Quanto aos conspiradores, estes aproveitam, por um lado, a natural vulnerabilidade que o público exibe neste difícil quadro pandémico que parece não ter fim e por outro lado recorrem eficientemente a certos argumentos para dotar de aparente legitimidade a rejeição de teses alicerçadas na ciência. Em regra, os masterminds das conspirações empregam a seguinte receita para rejeitar o conhecimento científico e alimentar teorias conspiratórias: (i) criam uma teoria conspiratória que não passa de desinformação (exemplo: a vacina impede a gravidez); (ii) promovem a teoria em causa por meio de pseudo especialistas (que por vezes envergam bata branca ainda que não sejam profissionais de saúde); (iii) chamam a atenção para artigos isolados (frequentemente de publicação paga e sem revisão científica por especialistas na área) que contestam o consenso científico dominante; (iv) exploram a ambiguidade inerente à ciência para minar a credibilidade do argumento científico; e (v) deturpam a verdade para facilitar a defesa de falácias. A mensagem articulada que é com base nos ingredientes apontados convence um público que, como dissemos acima, tem necessidade de acreditar que existem verdades científicas inabaláveis, dogmáticas e imutáveis, no meio do pandemónio causado pela pandemia, 

Como proteger o público dos conspiradores?
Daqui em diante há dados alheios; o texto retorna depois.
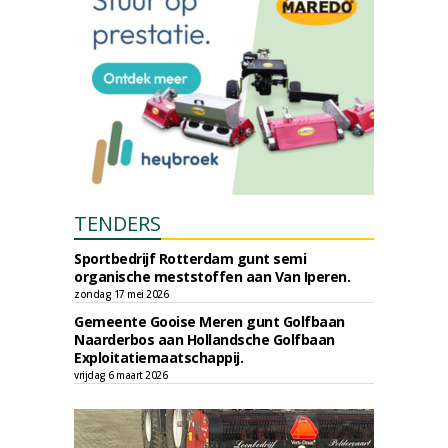
TENDERS
Sportbedrijf Rotterdam gunt semi
organische meststoffen aan Van Iperen.
zondag 17 mei 2026
Gemeente Gooise Meren gunt Golfbaan
Naarderbos aan Hollandsche Golfbaan
Exploitatiemaatschappij.
vrijdag 6 maart 2026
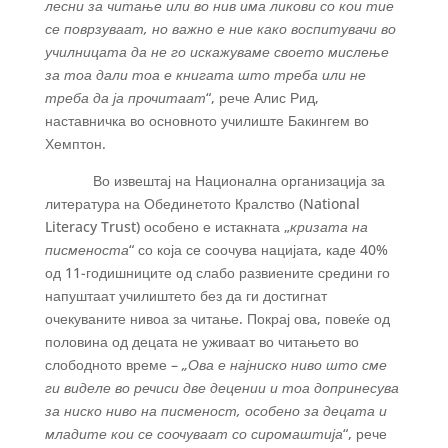
лесни за читање или во нив има ликови со кои тие
се поврзуваат, но важно е ние како воспитувачи во
училницата да не го искажуваме своето мислење
за тоа дали тоа е книгата што треба или не
треба да ја прочитаат
“, рече Алис Рид,
наставничка во основното училиште Бакингем во
Хемптон.
Во извештај на Национална организација за
литература на Обединетото Кралство (National
Literacy Trust) особено е истакната „
кризата на
писменоста
“ со која се соочува нацијата, каде 40%
од 11-годишниците од слабо развиените средини го
напуштаат училиштето без да ги достигнат
очекуваните нивоа за читање. Покрај ова, повеќе од
половина од децата не уживаат во читањето во
слободното време –
„Ова е најниско ниво што сме
ги виделе во речиси две децении и тоа допринесува
за ниско ниво на писменост, особено за децата и
младите кои се соочуваат со сиромаштија
“, рече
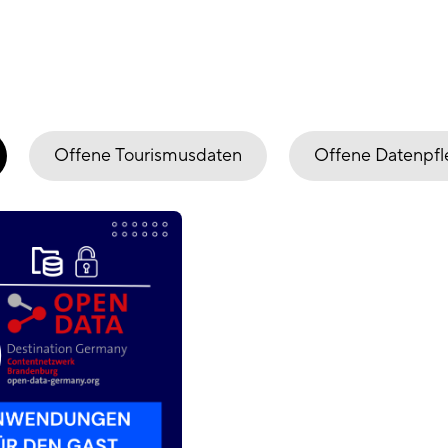
Offene Tourismusdaten
Offene Datenpfl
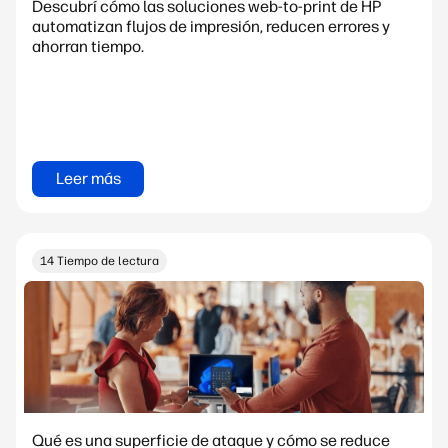
Descubrí cómo las soluciones web-to-print de HP
automatizan flujos de impresión, reducen errores y
ahorran tiempo.
Leer más
14 Tiempo de lectura
Qué es una superficie de ataque y cómo se reduce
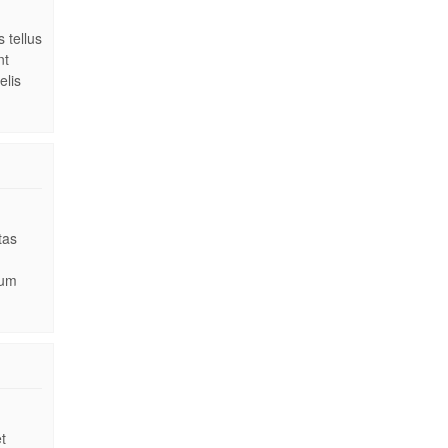
 tellus
nt
elis
tas
dum
t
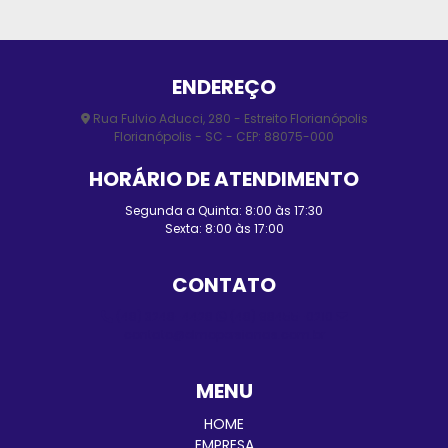
ENDEREÇO
Rua Fulvio Aducci, 280 - Estreito Florianópolis
Florianópolis - SC - CEP: 88075-000
HORÁRIO DE ATENDIMENTO
Segunda a Quinta: 8:00 às 17:30
Sexta: 8:00 às 17:00
CONTATO
(48) 3248-4428
(48) 98455-0210
contato@elmopersianas.com.br
MENU
HOME
EMPRESA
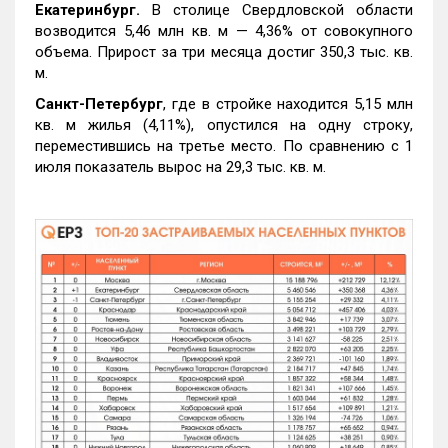
Екатеринбург.
В столице Свердловской области
возводится 5,46 млн кв. м — 4,36% от совокупного
объема. Прирост за три месяца достиг 350,3 тыс. кв.
м.
Санкт-Петербург
, где в стройке находится 5,15 млн
кв. м жилья (4,11%), опустился на одну строку,
переместившись на третье место. По сравнению с 1
июля показатель вырос на 29,3 тыс. кв. м.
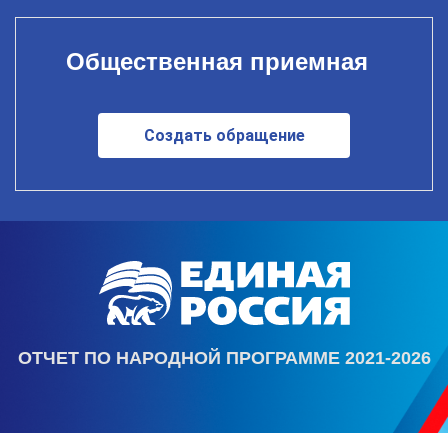
Общественная приемная
Создать обращение
ОТЧЕТ ПО НАРОДНОЙ ПРОГРАММЕ 2021-2026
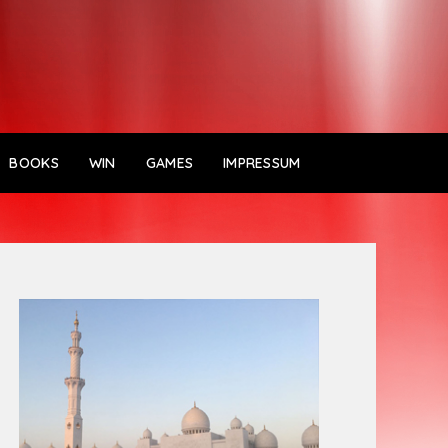
BOOKS
WIN
GAMES
IMPRESSUM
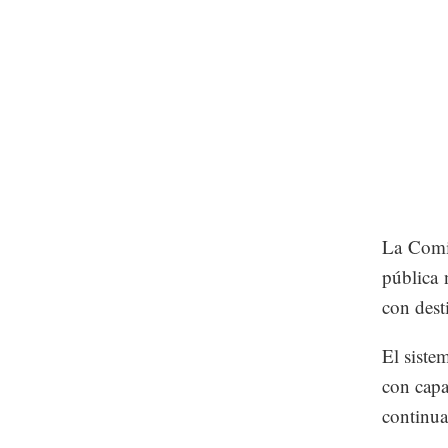
La Comis
pública 
con dest
El siste
con capa
continua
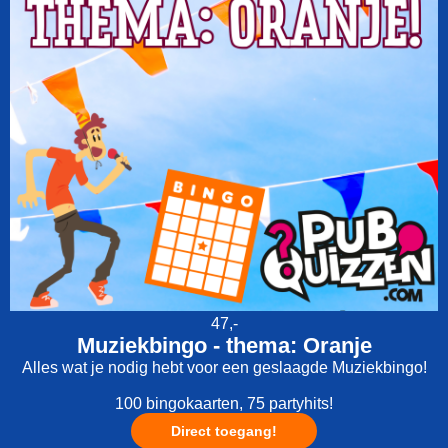
47,-
Muziekbingo - thema: Oranje
Alles wat je nodig hebt voor een geslaagde Muziekbingo!
100 bingokaarten, 75 partyhits!
Direct toegang!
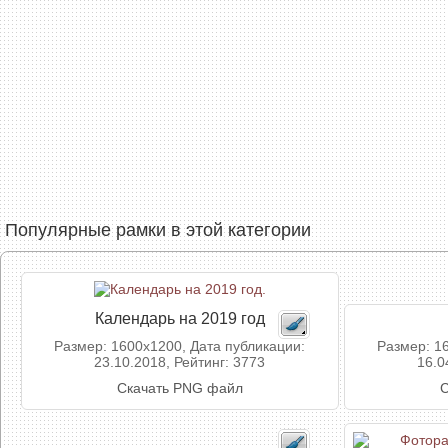
Популярные рамки в этой категории
Календарь на 2019 год
Размер: 1600x1200, Дата публикации:
Размер: 1
23.10.2018, Рейтинг: 3773
16.0
Скачать PNG файл
С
Para proteger o público dos conspiradores resta desmascarar a retórica anticientífica de modo tão ou mais convincente que os conspiradores. Para esse efeito aconselhamos o uso das ferramentas aristotélicas comumente usadas no mundo jurídico, para defender ou acusar, persuadir ou dissuadir: ethos, logos e pathos. Por outras palavras, o orador deve ser credível e merecer a confiança do público, os argumentos apresentados devem ser lógicos e a persuasão surge por via emocional (Aristóteles, Retórica). Note-se que o elemento empático (a afinidade e a sintonia entre o mensageiro e o público) tem importância crescente. Está bem presente nas teorias conspiratórias (assim como nas fake news, nos discursos populistas, etc.) que buscam a persuasão em função da emoção e não por via de argumentos lógicos, sendo a ausência de coerência, de fundamento e de racionalidade compensada pela identificação que o público forma com o portador da mensagem. 
Consequentemente, em nome da defesa da saúde pública há que garantir que quem transmite directrizes, explicações, instruções e regras, assentes na ciência, relativas à pandemia: inspira confiança, é respeitado, apresenta os seus argumentos de forma lógica, sucinta, clara e inteligível, com recurso a linguagem que invoca princípios e valores que fazem sentido para o público e cria uma relação de empatia transparente e genuína com o público. Só assim prevalecerá o melhor conhecimento científico disponível.

Conclusões
As teorias conspiratórias têm florescido atentos os inevitáveis sentimentos de medo, vulnerabilidade e insegurança que caracterizam os tempos pandémicos que hoje vivemos, impactando negativamente o cumprimento de comportamentos preventivos e de inoculação. Urge actuar, lembrando que o perigo não reside na acção e sim na omissão (“o mundo não é um lugar perigoso por causa daqueles que fazem o mal e sim por causa daqueles que observam e deixam o mal acontecer” disse Albert Einstein). A utilização de ferramentas retóricas no combate às terias conspiratórias consiste num passo crucial para que o bem-estar decorrente da ciência vença o mal que advém da ignorância - restaurando a confiança no conhecimento científico, ajudando a criar imunidade de grupo contra a rejeição da ciência e agilizando a erradicação da pandemia. Dia 12 de Agosto celebrou-se o Dia Internacional da Juventude e em simultâneo a DGS recomendou a vacinação dos jovens dos 12 aos 15 anos. É boa altura, pensamos, para virar a mesa. Para bem de todos!